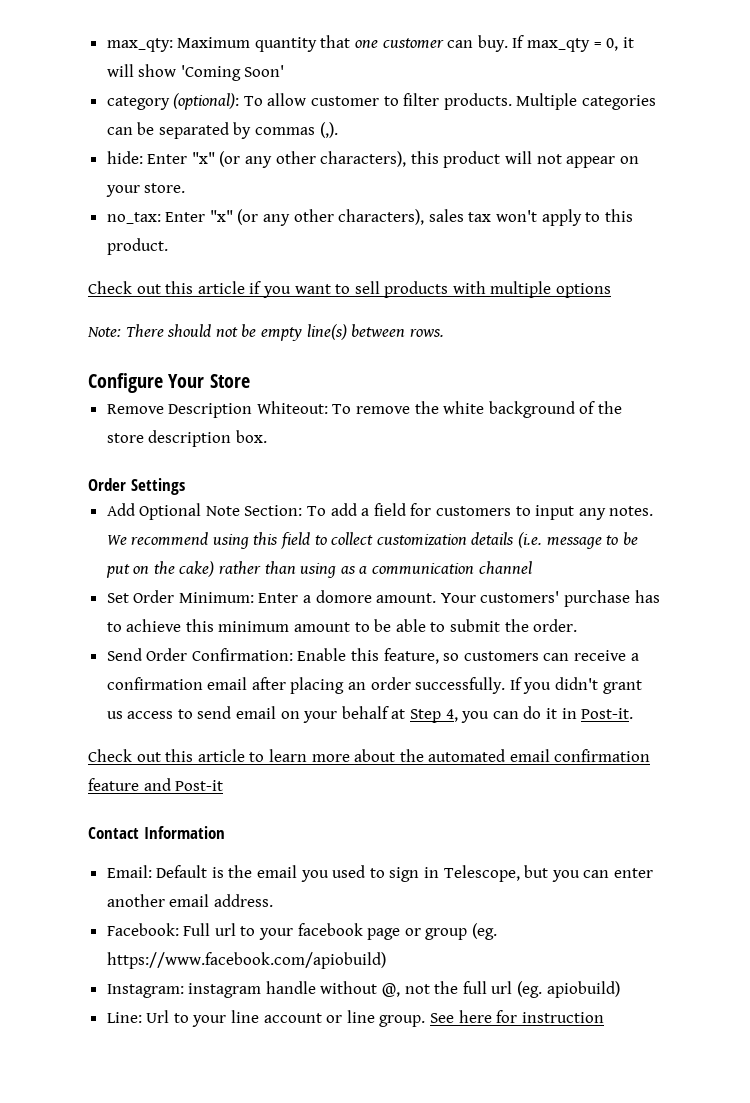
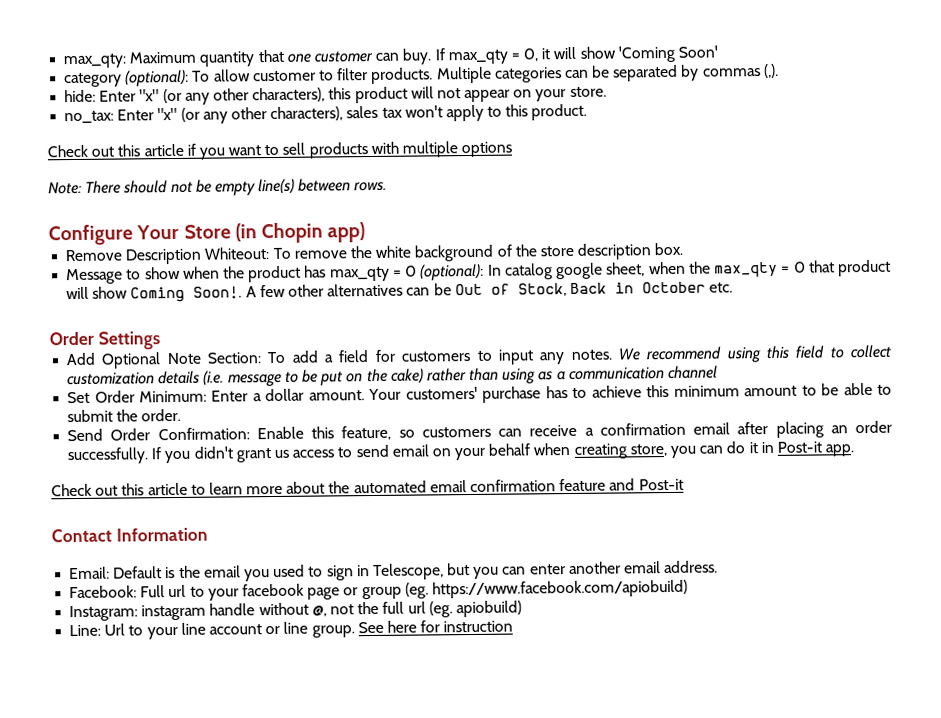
(250, 381) none -> [234,222,366,244] (in Chopin app)
(267, 436) none -> [66,259,891,285] [66,281,734,303] // Message to show when the product has max_qty = 0 (optional): In catalog google sheet, when the max_qty = 0 that product will show Coming Soon!. A few other alternatives can be Out of Stock, Back in October etc.
[315,590,372,603] domore -> [265,388,305,402] dollar
[391,709,458,723] at Step 4, -> [533,442,667,459] when creating store,
[581,708,634,719] Post-it. -> [776,441,856,457] Post-it app.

- Work required -
Starting at the line with "[391,709,458,723] at Step", retype each line through the final one in the data above, unchanged and with nothing added.

- Exercise response -
[391,709,458,723] at Step 4, -> [533,442,667,459] when creating store,
[581,708,634,719] Post-it. -> [776,441,856,457] Post-it app.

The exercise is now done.